Both h and c can be expressed in terms of the mutual information and entropy measures from the information theory. Homogeneity (h) is maximized when each cluster contains elements of as few different classes as possible. Completeness (c) aims to put all elements of each class in single clusters. The β parameter (β>0) could used to control the weights of h and c in the final measure. If β>1, completeness has more weight, and when β<1 it's homogeneity.

In [19]:
vmeasure(houses[!,:medoids_clusters], houses[!,:cluster10_means]) 


0.8080415648262416

## Mutual information
Mutual information quantifies the "amount of information" obtained about one random variable through observing the other random variable. It is used in determining the similarity of two different clusterings of a dataset.

Clustering.mutualinfo — Function.
mutualinfo(a, b; normed=true) -> Float64
Compute the mutual information between the two clusterings of the same data points.

a and b can be either ClusteringResult instances or assignments vectors (AbstractVector{<:Integer}).

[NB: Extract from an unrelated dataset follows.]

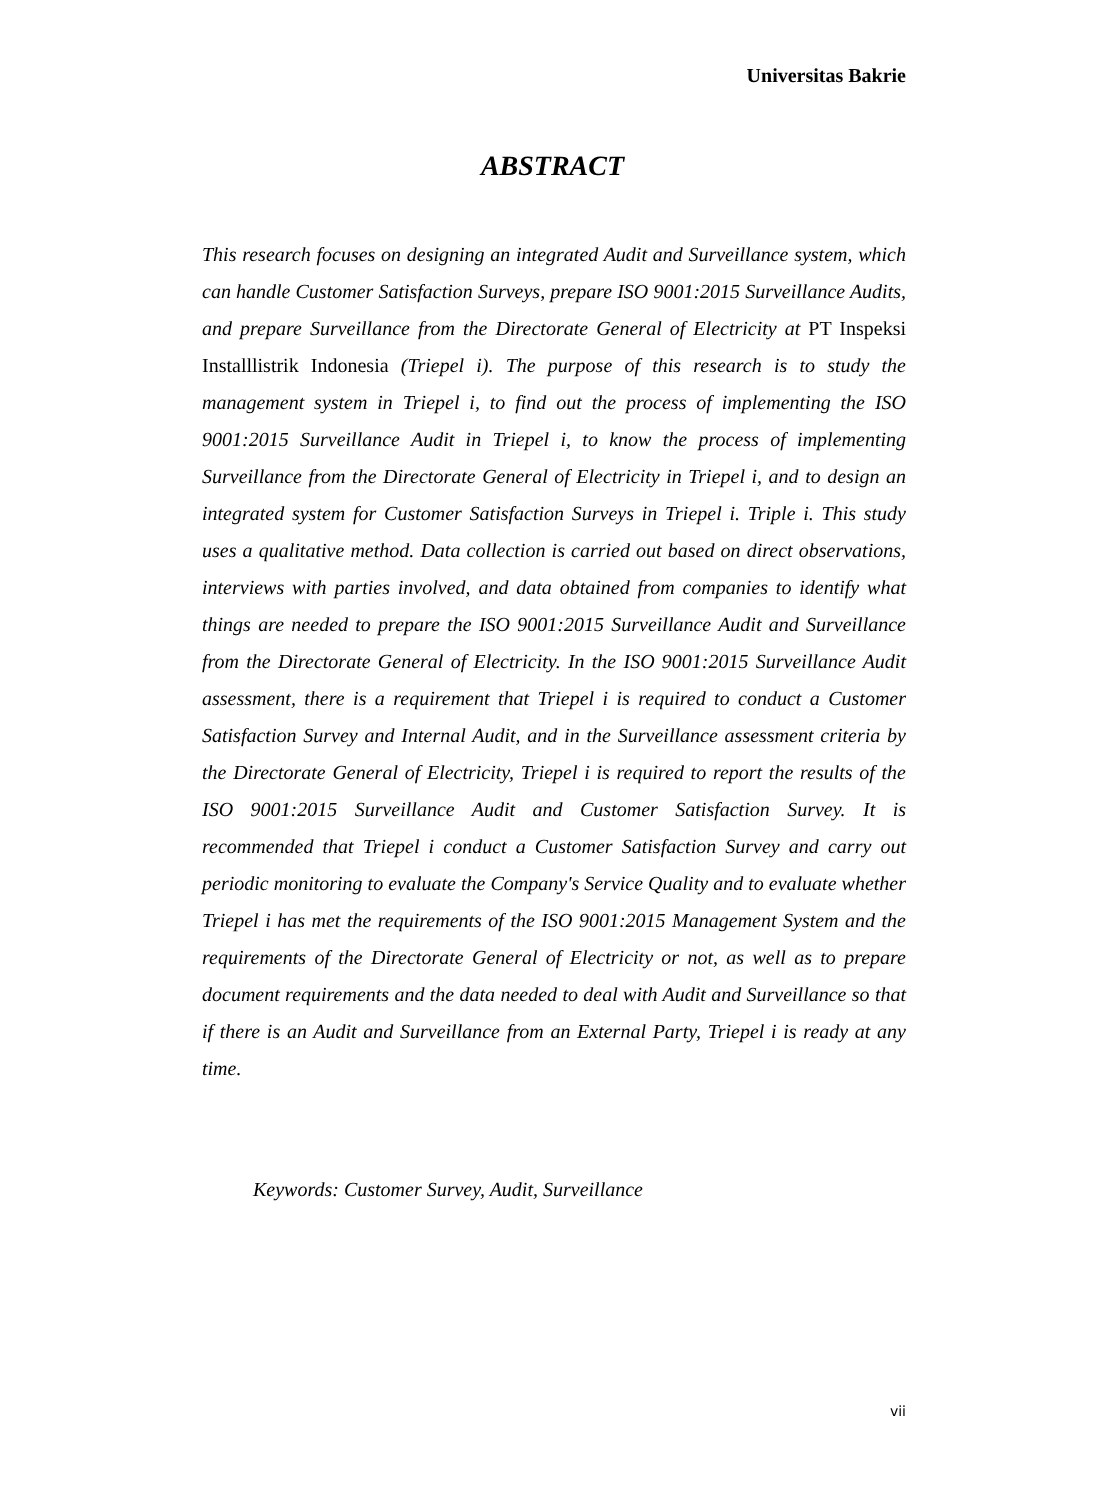Universitas Bakrie
ABSTRACT
This research focuses on designing an integrated Audit and Surveillance system, which can handle Customer Satisfaction Surveys, prepare ISO 9001:2015 Surveillance Audits, and prepare Surveillance from the Directorate General of Electricity at PT Inspeksi Installlistrik Indonesia (Triepel i). The purpose of this research is to study the management system in Triepel i, to find out the process of implementing the ISO 9001:2015 Surveillance Audit in Triepel i, to know the process of implementing Surveillance from the Directorate General of Electricity in Triepel i, and to design an integrated system for Customer Satisfaction Surveys in Triepel i. Triple i. This study uses a qualitative method. Data collection is carried out based on direct observations, interviews with parties involved, and data obtained from companies to identify what things are needed to prepare the ISO 9001:2015 Surveillance Audit and Surveillance from the Directorate General of Electricity. In the ISO 9001:2015 Surveillance Audit assessment, there is a requirement that Triepel i is required to conduct a Customer Satisfaction Survey and Internal Audit, and in the Surveillance assessment criteria by the Directorate General of Electricity, Triepel i is required to report the results of the ISO 9001:2015 Surveillance Audit and Customer Satisfaction Survey. It is recommended that Triepel i conduct a Customer Satisfaction Survey and carry out periodic monitoring to evaluate the Company's Service Quality and to evaluate whether Triepel i has met the requirements of the ISO 9001:2015 Management System and the requirements of the Directorate General of Electricity or not, as well as to prepare document requirements and the data needed to deal with Audit and Surveillance so that if there is an Audit and Surveillance from an External Party, Triepel i is ready at any time.
Keywords: Customer Survey, Audit, Surveillance
vii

If normed parameter is true the return value is the normalized mutual information (symmetric uncertainty), see "Data Mining Practical Machine Tools and Techniques", Witten & Frank 2005.

References

Vinh, Epps, and Bailey, (2009). “Information theoretic measures for clusterings comparison”.

Proceedings of the 26th Annual International Conference on Machine Learning - ICML ‘09.



In [20]:
mutualinfo(houses[!,:medoids_clusters], houses[!,:cluster10_means])


0.8080415648262417